**TRY IT**
Work through the records that follow and return each line containing the word "lines".

(Saved data entries)
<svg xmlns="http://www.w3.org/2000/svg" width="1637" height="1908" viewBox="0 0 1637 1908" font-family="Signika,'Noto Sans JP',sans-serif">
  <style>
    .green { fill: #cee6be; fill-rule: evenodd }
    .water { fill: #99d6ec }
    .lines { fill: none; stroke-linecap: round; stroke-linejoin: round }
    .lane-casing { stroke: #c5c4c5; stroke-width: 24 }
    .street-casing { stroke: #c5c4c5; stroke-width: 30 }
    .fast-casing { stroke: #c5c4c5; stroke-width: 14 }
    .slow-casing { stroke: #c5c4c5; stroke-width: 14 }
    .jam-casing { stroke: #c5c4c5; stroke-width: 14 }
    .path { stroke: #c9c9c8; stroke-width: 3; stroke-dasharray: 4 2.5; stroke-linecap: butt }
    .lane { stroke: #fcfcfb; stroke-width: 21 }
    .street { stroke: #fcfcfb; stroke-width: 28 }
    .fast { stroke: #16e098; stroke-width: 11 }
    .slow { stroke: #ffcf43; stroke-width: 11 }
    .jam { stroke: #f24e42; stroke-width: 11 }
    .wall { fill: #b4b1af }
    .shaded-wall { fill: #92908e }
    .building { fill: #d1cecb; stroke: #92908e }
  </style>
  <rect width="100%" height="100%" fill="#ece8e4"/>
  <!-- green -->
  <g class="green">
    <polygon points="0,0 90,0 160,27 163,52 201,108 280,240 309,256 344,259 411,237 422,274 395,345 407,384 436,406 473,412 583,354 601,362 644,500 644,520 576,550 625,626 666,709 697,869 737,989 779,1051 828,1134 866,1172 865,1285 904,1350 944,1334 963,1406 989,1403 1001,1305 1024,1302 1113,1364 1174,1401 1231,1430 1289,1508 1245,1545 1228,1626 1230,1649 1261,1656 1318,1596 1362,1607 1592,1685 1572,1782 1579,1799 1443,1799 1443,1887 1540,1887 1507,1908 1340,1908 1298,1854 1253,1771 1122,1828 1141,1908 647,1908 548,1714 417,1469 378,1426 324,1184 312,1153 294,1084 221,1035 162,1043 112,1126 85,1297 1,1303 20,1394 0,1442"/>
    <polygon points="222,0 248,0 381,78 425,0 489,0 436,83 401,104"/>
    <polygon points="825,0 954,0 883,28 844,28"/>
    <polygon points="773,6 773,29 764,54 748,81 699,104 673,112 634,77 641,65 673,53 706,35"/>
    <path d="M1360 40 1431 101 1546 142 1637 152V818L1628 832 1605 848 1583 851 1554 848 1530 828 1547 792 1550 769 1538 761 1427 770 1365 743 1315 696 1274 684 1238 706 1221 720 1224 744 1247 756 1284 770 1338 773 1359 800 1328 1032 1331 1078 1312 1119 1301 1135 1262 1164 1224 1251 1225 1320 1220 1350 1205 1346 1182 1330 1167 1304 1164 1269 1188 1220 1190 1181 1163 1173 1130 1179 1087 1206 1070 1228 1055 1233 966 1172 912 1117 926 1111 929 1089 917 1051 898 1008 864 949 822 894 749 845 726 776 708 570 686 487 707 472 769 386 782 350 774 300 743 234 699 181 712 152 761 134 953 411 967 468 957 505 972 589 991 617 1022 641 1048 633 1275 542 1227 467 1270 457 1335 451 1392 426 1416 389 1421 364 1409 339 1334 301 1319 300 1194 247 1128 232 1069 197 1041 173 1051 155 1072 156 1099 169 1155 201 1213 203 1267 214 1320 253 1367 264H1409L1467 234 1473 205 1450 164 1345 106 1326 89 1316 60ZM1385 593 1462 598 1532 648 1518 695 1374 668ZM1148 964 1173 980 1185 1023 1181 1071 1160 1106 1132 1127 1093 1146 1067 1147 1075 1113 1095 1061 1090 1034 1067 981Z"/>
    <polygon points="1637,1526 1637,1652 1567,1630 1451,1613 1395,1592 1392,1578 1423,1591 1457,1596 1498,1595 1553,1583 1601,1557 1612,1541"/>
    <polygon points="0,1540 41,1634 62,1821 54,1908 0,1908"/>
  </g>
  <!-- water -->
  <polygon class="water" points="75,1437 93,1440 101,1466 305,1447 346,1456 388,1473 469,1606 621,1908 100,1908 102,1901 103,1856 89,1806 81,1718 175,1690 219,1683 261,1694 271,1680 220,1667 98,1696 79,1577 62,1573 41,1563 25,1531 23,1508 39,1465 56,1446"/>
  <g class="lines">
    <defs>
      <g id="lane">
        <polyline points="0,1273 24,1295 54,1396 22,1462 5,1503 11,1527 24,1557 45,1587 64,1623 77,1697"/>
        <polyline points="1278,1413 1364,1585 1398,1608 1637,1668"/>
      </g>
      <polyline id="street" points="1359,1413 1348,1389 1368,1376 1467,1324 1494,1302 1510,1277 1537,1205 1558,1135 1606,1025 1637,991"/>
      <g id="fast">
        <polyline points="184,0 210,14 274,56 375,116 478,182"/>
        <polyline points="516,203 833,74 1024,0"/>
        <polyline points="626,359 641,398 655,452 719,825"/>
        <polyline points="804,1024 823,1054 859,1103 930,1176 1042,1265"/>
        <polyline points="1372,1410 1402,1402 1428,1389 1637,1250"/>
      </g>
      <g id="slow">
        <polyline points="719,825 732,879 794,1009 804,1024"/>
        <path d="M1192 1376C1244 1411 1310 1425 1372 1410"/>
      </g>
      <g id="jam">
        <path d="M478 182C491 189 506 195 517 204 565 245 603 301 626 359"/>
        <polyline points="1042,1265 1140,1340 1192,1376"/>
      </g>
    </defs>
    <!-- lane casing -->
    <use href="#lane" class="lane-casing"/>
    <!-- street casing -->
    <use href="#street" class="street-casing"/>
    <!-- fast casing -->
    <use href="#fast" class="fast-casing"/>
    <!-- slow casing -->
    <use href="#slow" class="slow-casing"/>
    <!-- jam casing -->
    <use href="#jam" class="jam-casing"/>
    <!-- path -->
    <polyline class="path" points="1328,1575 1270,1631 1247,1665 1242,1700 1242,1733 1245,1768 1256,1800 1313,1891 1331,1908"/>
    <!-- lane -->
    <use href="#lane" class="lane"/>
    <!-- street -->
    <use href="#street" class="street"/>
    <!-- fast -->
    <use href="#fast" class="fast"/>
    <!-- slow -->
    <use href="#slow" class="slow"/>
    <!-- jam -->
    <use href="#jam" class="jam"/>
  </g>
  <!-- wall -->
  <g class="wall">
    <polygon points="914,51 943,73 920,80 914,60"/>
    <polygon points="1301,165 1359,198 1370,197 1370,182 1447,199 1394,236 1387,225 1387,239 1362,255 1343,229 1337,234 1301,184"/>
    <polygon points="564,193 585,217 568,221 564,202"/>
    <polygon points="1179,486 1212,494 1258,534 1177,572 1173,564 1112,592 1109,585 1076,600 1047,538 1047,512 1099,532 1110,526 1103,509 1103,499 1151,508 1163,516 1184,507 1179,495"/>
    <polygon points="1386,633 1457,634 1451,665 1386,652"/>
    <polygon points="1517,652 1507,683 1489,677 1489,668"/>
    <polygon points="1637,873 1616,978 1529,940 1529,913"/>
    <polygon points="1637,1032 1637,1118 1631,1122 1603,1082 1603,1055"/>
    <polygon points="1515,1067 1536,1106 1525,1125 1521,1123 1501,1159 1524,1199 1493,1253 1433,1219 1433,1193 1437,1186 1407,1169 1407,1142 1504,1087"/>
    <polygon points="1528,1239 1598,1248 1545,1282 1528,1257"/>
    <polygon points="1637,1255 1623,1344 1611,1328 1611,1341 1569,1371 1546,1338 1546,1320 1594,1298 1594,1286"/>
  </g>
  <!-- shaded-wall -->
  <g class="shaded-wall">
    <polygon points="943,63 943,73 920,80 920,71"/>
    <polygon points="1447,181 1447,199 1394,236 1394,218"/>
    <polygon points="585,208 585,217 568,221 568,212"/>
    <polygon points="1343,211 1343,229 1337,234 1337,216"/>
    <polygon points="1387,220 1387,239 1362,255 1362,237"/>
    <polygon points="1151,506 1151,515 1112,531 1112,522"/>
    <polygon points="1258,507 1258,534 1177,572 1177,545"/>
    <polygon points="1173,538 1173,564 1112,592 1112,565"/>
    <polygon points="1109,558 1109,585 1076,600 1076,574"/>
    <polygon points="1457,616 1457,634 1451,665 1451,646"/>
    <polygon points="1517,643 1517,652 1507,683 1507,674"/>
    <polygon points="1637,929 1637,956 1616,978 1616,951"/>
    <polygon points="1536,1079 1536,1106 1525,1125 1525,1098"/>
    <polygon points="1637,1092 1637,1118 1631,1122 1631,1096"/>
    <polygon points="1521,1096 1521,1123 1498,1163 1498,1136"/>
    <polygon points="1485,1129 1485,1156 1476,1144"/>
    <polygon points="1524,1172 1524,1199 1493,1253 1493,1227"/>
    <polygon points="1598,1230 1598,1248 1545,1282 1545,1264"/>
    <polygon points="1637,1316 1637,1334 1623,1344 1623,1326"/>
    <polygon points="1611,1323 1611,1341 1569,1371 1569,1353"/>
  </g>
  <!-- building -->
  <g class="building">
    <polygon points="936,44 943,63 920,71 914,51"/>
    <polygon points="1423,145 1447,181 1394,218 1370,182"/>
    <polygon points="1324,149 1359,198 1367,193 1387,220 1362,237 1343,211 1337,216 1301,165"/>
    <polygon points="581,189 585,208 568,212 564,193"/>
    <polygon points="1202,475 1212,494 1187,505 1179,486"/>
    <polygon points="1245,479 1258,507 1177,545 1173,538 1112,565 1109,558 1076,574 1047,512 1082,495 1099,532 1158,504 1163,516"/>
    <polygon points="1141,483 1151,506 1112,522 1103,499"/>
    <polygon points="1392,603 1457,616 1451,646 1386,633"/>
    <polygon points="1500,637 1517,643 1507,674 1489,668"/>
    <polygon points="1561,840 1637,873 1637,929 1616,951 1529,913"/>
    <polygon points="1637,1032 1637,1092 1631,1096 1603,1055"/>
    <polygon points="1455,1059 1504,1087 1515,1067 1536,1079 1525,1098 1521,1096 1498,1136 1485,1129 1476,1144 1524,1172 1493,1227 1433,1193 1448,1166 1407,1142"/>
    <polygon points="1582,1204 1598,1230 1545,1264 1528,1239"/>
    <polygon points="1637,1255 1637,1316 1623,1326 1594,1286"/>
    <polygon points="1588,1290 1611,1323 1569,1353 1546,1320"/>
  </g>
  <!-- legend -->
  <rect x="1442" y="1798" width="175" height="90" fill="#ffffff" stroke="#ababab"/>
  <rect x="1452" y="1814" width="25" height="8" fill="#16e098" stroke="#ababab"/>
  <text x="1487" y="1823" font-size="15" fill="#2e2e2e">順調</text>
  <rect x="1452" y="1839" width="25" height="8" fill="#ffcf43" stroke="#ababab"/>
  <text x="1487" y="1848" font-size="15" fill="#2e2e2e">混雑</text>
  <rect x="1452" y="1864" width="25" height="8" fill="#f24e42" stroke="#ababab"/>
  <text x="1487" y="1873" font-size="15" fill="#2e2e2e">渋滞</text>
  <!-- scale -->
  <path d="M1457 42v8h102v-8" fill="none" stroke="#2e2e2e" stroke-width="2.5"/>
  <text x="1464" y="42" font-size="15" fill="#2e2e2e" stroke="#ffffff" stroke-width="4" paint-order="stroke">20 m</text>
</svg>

**COMPLETED EXERCISE**
    .lines { fill: none; stroke-linecap: round; stroke-linejoin: round }
  <g class="lines">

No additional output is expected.